Hepatitis B virus (HBV) infection is a serious threat to public health globally with a prevalence rate of up to 7% in Asia and Africa[1]. Chronic hepatitis B infection affects approximately 800 million individuals in China. Among them, approximately one million people die from cirrhosis or hepatitis B-associated liver cancer annually[1]. In the area with a high prevalence of hepatitis B, mother-to-child transmission (MTCT) contributes largely to the new cases of HBV chronic infection[2]. The World Health Organization (WHO) has set a goal to eliminate HBV infection by 2030. Thus, the prevention of MTCT and the management of mothers with hepatitis B are critical steps to achieve the goal set by the WHO. It is estimated that the prevalence rate of hepatitis B infection in childbearing-age women in China is 6.61%[3]. Current practice guidelines[4–6] recommend that mothers with HBV DNA levels over 200,000 IU/mL should receive antiviral treatment during pregnancy to reduce the risk of MTCT. However, detailed guidance is lacking on the postpartum management of mothers with chronic hepatitis B. The practice patterns are inconsistent across different clinical settings in terms of when to stop the antiviral therapy and how to monitor mothers after delivery due to lacking high-quality evidence.
In young mothers with hepatitis B infection and high viral load without significant hepatitis, postpartum disease activation or hepatitis flare has been reported in the range of 15%-35%[7, 8]. In a multicenter and prospective randomized controlled trial (RCT), Pan et al. observed that postpartum ALT elevation occurs in both mothers who were treated with tenofovir disoproxil fumarate (TDF) or received no therapy during pregnancy (45% vs 30%)[9]. Another prospective study also showed that 36.3% of pregnant women who received antiviral therapy during pregnancy had postpartum hepatitis flares. Some of the ALT flares might further progress to acute exacerbation of hepatitis or even hepatic decompensation without timely antiviral treatment[7, 8]. In mothers without antiviral treatment during pregnancy, a large retrospective cohort study with 4236 hepatitis B mothers in China found that the postpartum ALT elevation rate was 28.27%[9]. Several independent predictors for postpartum ALT elevations were found in this subpopulation, which included high viral load or elevated transaminase during pregnancy. The peak period of ALT flares occurred between postpartum weeks 4–6 and weeks 9–12, with a bimodal distribution[9]. However, several limitations were noted in the study including the lack of data on maternal virological features such as genotype, basal core promoter, precore mutation, and pre-S mutant. In addition, the postpartum follow-ups were within 12 weeks in most mothers.
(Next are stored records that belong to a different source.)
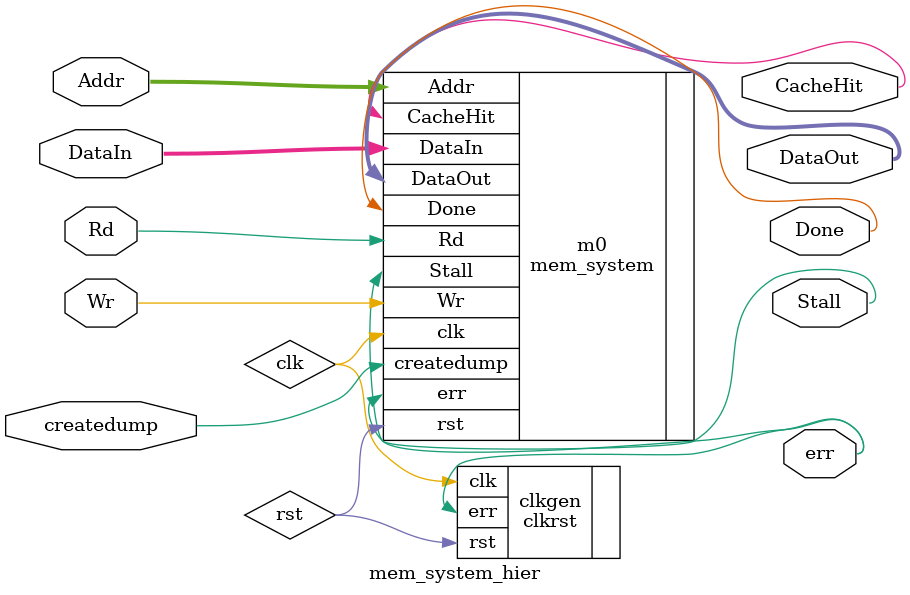
<source format=v>
/* $Author: karu $ */
/* $LastChangedDate: 2009-04-24 09:28:13 -0500 (Fri, 24 Apr 2009) $ */
/* $Rev: 77 $ */

module mem_system_hier(/*AUTOARG*/
   // Outputs
   DataOut, Done, Stall, CacheHit, err,
   // Inputs
   Addr, DataIn, Rd, Wr, createdump
   );
   
   
   input [15:0] Addr;
   input [15:0] DataIn;
   input        Rd;
   input        Wr;
   input        createdump;
   
   output [15:0] DataOut;
   output Done;
   output Stall;
   output CacheHit;

   /* data_mem = 1, inst_mem = 0 *
    * needed for cache parameter */
   parameter mem_type = 0;


   /*AUTOWIRE*/
   // Beginning of automatic wires (for undeclared instantiated-module outputs)
   output                 err;                    // From m0 of mem_system.v
   // End of automatics

   clkrst clkgen(.clk(clk),
                 .rst(rst),
                 .err(err) );
   // For now force to be data memory all the time
   // Does not matter until you hook this up into your final processor
   
   mem_system #(mem_type) m0(/*AUTOINST*/
                      // Outputs
                      .DataOut          (DataOut[15:0]),
                      .Done             (Done),
                      .Stall            (Stall),
                      .CacheHit         (CacheHit),
                      .err              (err),
                      // Inputs
                      .Addr             (Addr[15:0]),
                      .DataIn           (DataIn[15:0]),
                      .Rd               (Rd),
                      .Wr               (Wr),
                      .createdump       (createdump),
                      .clk              (clk),
                      .rst              (rst));
   
endmodule // mem_system_hier
// DUMMY LINE FOR REV CONTROL :9:

</source>
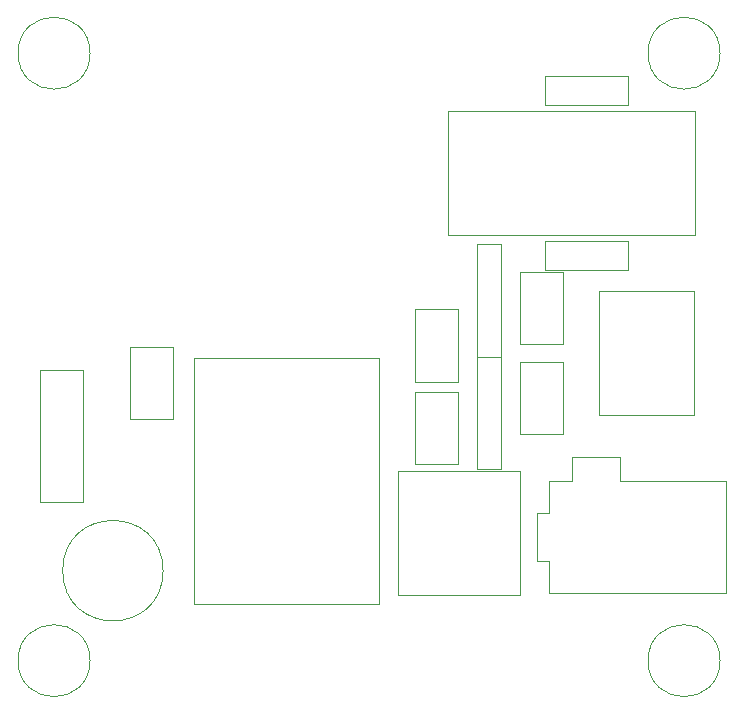
<source format=gbr>
G04 #@! TF.GenerationSoftware,KiCad,Pcbnew,7.0.1*
G04 #@! TF.CreationDate,2024-08-10T04:39:01+08:00*
G04 #@! TF.ProjectId,BDST,42445354-2e6b-4696-9361-645f70636258,rev?*
G04 #@! TF.SameCoordinates,Original*
G04 #@! TF.FileFunction,Other,User*
%FSLAX46Y46*%
G04 Gerber Fmt 4.6, Leading zero omitted, Abs format (unit mm)*
G04 Created by KiCad (PCBNEW 7.0.1) date 2024-08-10 04:39:01*
%MOMM*%
%LPD*%
G01*
G04 APERTURE LIST*
%ADD10C,0.050000*%
G04 APERTURE END LIST*
D10*
X138240000Y-70655000D02*
X146240000Y-70655000D01*
X138240000Y-70655000D02*
X138240000Y-60155000D01*
X146240000Y-60155000D02*
X146240000Y-70655000D01*
X146240000Y-60155000D02*
X138240000Y-60155000D01*
X140710000Y-44380000D02*
X140710000Y-41980000D01*
X140710000Y-41980000D02*
X133610000Y-41980000D01*
X133610000Y-44380000D02*
X140710000Y-44380000D01*
X133610000Y-41980000D02*
X133610000Y-44380000D01*
X90910000Y-66790000D02*
X90910000Y-77990000D01*
X90910000Y-77990000D02*
X94510000Y-77990000D01*
X94510000Y-66790000D02*
X90910000Y-66790000D01*
X94510000Y-77990000D02*
X94510000Y-66790000D01*
X135150000Y-72290000D02*
X135150000Y-66140000D01*
X135150000Y-66140000D02*
X131550000Y-66140000D01*
X131550000Y-72290000D02*
X135150000Y-72290000D01*
X131550000Y-66140000D02*
X131550000Y-72290000D01*
X122660000Y-61695000D02*
X122660000Y-67845000D01*
X122660000Y-67845000D02*
X126260000Y-67845000D01*
X126260000Y-61695000D02*
X122660000Y-61695000D01*
X126260000Y-67845000D02*
X126260000Y-61695000D01*
X135150000Y-64665000D02*
X135150000Y-58515000D01*
X135150000Y-58515000D02*
X131550000Y-58515000D01*
X131550000Y-64665000D02*
X135150000Y-64665000D01*
X131550000Y-58515000D02*
X131550000Y-64665000D01*
X129955000Y-56200000D02*
X127855000Y-56200000D01*
X127855000Y-56200000D02*
X127855000Y-65720000D01*
X129955000Y-65720000D02*
X129955000Y-56200000D01*
X127855000Y-65720000D02*
X129955000Y-65720000D01*
X148465000Y-40005000D02*
G75*
G03*
X148465000Y-40005000I-3050000J0D01*
G01*
X103890000Y-65790000D02*
X103890000Y-86610000D01*
X103890000Y-65790000D02*
X119630000Y-65790000D01*
X119630000Y-86610000D02*
X103890000Y-86610000D01*
X119630000Y-86610000D02*
X119630000Y-65790000D01*
X95125000Y-40005000D02*
G75*
G03*
X95125000Y-40005000I-3050000J0D01*
G01*
X95125000Y-91440000D02*
G75*
G03*
X95125000Y-91440000I-3050000J0D01*
G01*
X146370000Y-44915000D02*
X125410000Y-44915000D01*
X125410000Y-44915000D02*
X125410000Y-55415000D01*
X146370000Y-55415000D02*
X146370000Y-44915000D01*
X125410000Y-55415000D02*
X146370000Y-55415000D01*
X101307651Y-83820000D02*
G75*
G03*
X101307651Y-83820000I-4250000J0D01*
G01*
X148970000Y-76217500D02*
X148970000Y-85717500D01*
X139970000Y-76217500D02*
X148970000Y-76217500D01*
X139970000Y-74217500D02*
X139970000Y-76217500D01*
X135970000Y-76217500D02*
X135970000Y-74217500D01*
X135970000Y-74217500D02*
X139970000Y-74217500D01*
X133970000Y-85717500D02*
X148970000Y-85717500D01*
X133970000Y-85467500D02*
X133970000Y-85717500D01*
X133970000Y-85467500D02*
X133970000Y-82967500D01*
X133970000Y-82967500D02*
X132970000Y-82967500D01*
X133970000Y-78967500D02*
X133970000Y-76217500D01*
X133970000Y-76217500D02*
X135970000Y-76217500D01*
X132970000Y-82967500D02*
X132970000Y-78967500D01*
X132970000Y-78967500D02*
X133970000Y-78967500D01*
X148465000Y-91440000D02*
G75*
G03*
X148465000Y-91440000I-3050000J0D01*
G01*
X126260000Y-74825000D02*
X126260000Y-68675000D01*
X126260000Y-68675000D02*
X122660000Y-68675000D01*
X122660000Y-74825000D02*
X126260000Y-74825000D01*
X122660000Y-68675000D02*
X122660000Y-74825000D01*
X98530000Y-64870000D02*
X98530000Y-71020000D01*
X98530000Y-71020000D02*
X102130000Y-71020000D01*
X102130000Y-64870000D02*
X98530000Y-64870000D01*
X102130000Y-71020000D02*
X102130000Y-64870000D01*
X127855000Y-75245000D02*
X129955000Y-75245000D01*
X129955000Y-75245000D02*
X129955000Y-65725000D01*
X127855000Y-65725000D02*
X127855000Y-75245000D01*
X129955000Y-65725000D02*
X127855000Y-65725000D01*
X131525000Y-85870000D02*
X131525000Y-75420000D01*
X131525000Y-75420000D02*
X121225000Y-75420000D01*
X121225000Y-85870000D02*
X131525000Y-85870000D01*
X121225000Y-75420000D02*
X121225000Y-85870000D01*
X133610000Y-55950000D02*
X133610000Y-58350000D01*
X133610000Y-58350000D02*
X140710000Y-58350000D01*
X140710000Y-55950000D02*
X133610000Y-55950000D01*
X140710000Y-58350000D02*
X140710000Y-55950000D01*
M02*

</source>
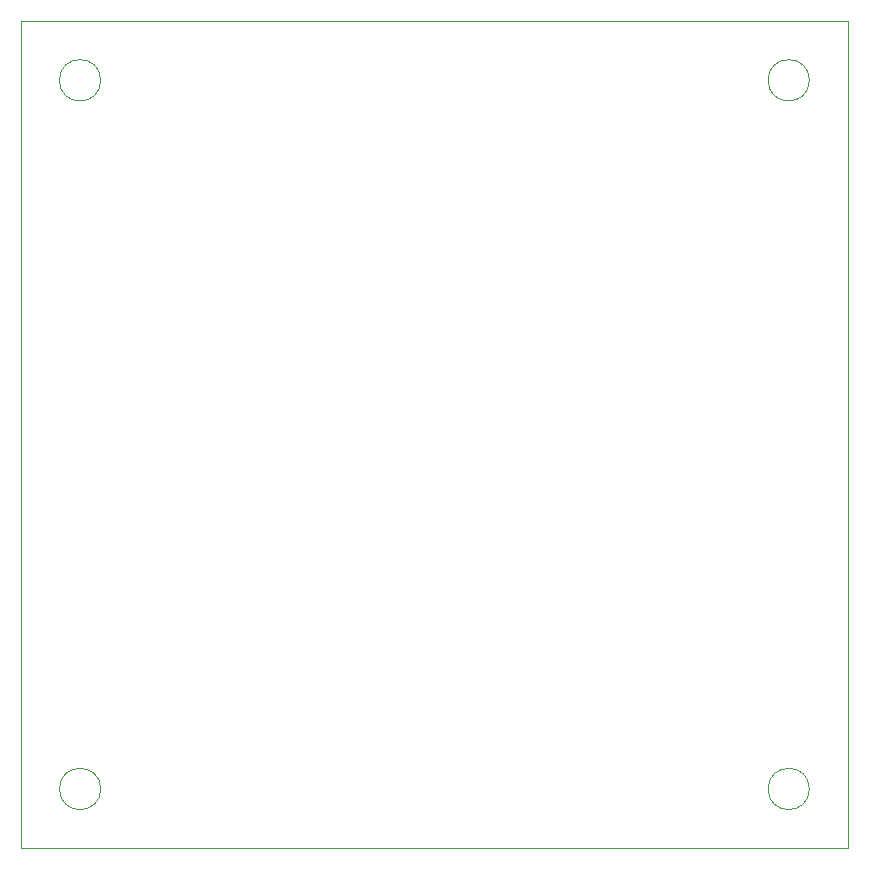
<source format=gm1>
G04 #@! TF.GenerationSoftware,KiCad,Pcbnew,(5.1.10)-1*
G04 #@! TF.CreationDate,2022-07-24T00:59:47-05:00*
G04 #@! TF.ProjectId,MuscleRoller,4d757363-6c65-4526-9f6c-6c65722e6b69,rev?*
G04 #@! TF.SameCoordinates,Original*
G04 #@! TF.FileFunction,Profile,NP*
%FSLAX46Y46*%
G04 Gerber Fmt 4.6, Leading zero omitted, Abs format (unit mm)*
G04 Created by KiCad (PCBNEW (5.1.10)-1) date 2022-07-24 00:59:47*
%MOMM*%
%LPD*%
G01*
G04 APERTURE LIST*
G04 #@! TA.AperFunction,Profile*
%ADD10C,0.050000*%
G04 #@! TD*
G04 APERTURE END LIST*
D10*
X107500000Y-151500000D02*
X177500000Y-151500000D01*
X107500000Y-81500000D02*
X107500000Y-151500000D01*
X177500000Y-81500000D02*
X107500000Y-81500000D01*
X177500000Y-81500000D02*
X177500000Y-151500000D01*
X174250000Y-146500000D02*
G75*
G03*
X174250000Y-146500000I-1750000J0D01*
G01*
X114250000Y-146500000D02*
G75*
G03*
X114250000Y-146500000I-1750000J0D01*
G01*
X114250000Y-86500000D02*
G75*
G03*
X114250000Y-86500000I-1750000J0D01*
G01*
X174250000Y-86500000D02*
G75*
G03*
X174250000Y-86500000I-1750000J0D01*
G01*
M02*

</source>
In chronic hepatitis B patients at the immune tolerance phase, basal Core Promoters (BCP) and precore (PC) mutations are common in HBeAg-positive patients (up to 60%) and have been linked to immune activation[10, 11]. Recently, a study by Luo et al[12] suggested that the mutations of PC and BCP in HBeAg-positive pregnant women during antepartum could predict spontaneous HBeAg seroconversion after delivery. However, the postpartum elevation of ALT or hepatitis B flares has not been clearly described and analyzed.
Because of the inconsistent data and lack of details, the current International Association Guidelines have not provided clear recommendations and a risk-stratified monitoring schedule. Furthermore, data are lacking on the definition of normal ALT in the postpartum period in mothers with chronic hepatitis B. Lastly, the clinical features and ALT flare patterns have not been well defined in HBeAg-positive mothers versus HBeAg-negative mothers. We hypothesize that the frequency and severity of postpartum ALT flares differ between chronic hepatitis B mothers and healthy mothers. Furthermore, the patterns of postpartum ALT flares may also be influenced by the HBeAg status or antiviral therapy during pregnancy. Therefore, we will conduct a prospective cohort study and assess the incidence of postpartum ALT flares in mothers with chronic hepatitis B with subgroup analysis based on HBeAg status. In addition, we evaluate the normal range of postpartum ALT in healthy mothers without hepatitis B. In mothers with hepatitis B, the independent risk factors for predicting postpartum ALT flares are also investigated. Our data will serve as a piece of evidence to assist healthcare providers in the better management of mothers with hepatitis B.